**Records to process**
'''
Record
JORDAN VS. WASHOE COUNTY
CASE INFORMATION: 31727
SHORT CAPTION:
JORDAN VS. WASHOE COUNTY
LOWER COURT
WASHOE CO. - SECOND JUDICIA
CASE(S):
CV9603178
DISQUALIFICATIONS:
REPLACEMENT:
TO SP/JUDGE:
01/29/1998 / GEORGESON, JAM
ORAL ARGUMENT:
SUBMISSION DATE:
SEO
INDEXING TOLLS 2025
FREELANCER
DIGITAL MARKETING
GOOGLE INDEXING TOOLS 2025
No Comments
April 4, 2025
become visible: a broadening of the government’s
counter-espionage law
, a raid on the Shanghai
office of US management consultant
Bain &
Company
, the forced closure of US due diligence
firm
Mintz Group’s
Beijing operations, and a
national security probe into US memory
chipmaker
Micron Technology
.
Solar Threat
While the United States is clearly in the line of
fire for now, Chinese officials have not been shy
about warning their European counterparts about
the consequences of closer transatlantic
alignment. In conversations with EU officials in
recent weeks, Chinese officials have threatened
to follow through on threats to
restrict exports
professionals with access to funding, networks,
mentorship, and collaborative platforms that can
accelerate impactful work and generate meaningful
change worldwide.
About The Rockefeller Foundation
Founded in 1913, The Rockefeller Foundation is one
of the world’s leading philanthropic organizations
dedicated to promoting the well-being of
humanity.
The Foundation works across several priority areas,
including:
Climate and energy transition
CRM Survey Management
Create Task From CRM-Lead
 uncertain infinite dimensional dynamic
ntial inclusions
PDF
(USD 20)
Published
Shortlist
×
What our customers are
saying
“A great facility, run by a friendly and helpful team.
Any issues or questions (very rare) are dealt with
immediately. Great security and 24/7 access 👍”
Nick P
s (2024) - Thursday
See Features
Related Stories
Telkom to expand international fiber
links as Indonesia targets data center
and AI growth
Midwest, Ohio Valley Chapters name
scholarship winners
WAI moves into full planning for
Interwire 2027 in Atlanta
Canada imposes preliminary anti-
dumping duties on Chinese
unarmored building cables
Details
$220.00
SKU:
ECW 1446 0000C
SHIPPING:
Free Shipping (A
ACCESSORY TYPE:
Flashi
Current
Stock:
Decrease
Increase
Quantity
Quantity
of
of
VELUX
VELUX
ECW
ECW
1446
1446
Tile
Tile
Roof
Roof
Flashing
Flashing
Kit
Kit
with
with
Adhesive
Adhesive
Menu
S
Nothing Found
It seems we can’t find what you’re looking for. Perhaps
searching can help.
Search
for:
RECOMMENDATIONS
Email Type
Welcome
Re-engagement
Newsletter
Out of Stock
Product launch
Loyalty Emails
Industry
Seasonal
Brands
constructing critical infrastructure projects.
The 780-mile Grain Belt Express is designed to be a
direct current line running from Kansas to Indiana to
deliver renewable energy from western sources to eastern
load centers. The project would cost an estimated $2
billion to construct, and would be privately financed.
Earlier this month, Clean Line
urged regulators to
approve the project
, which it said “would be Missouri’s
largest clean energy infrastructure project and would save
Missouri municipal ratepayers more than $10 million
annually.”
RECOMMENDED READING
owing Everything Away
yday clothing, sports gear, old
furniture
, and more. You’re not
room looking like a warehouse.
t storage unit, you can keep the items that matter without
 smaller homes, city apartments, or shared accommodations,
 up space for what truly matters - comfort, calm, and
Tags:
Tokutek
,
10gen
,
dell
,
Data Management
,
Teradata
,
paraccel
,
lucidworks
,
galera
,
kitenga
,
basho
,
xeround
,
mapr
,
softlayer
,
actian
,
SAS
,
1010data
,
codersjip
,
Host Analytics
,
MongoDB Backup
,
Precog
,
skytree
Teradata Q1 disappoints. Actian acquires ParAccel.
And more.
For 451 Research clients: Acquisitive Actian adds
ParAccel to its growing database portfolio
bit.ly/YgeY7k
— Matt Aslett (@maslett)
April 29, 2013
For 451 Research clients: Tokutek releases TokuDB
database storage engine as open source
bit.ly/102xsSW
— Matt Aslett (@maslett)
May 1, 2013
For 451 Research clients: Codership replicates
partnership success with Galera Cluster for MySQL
'''
**Brief**
Each line of the records that holds the word "security" should be copied out.

**Expected answer**
national security probe into US memory
immediately. Great security and 24/7 access 👍”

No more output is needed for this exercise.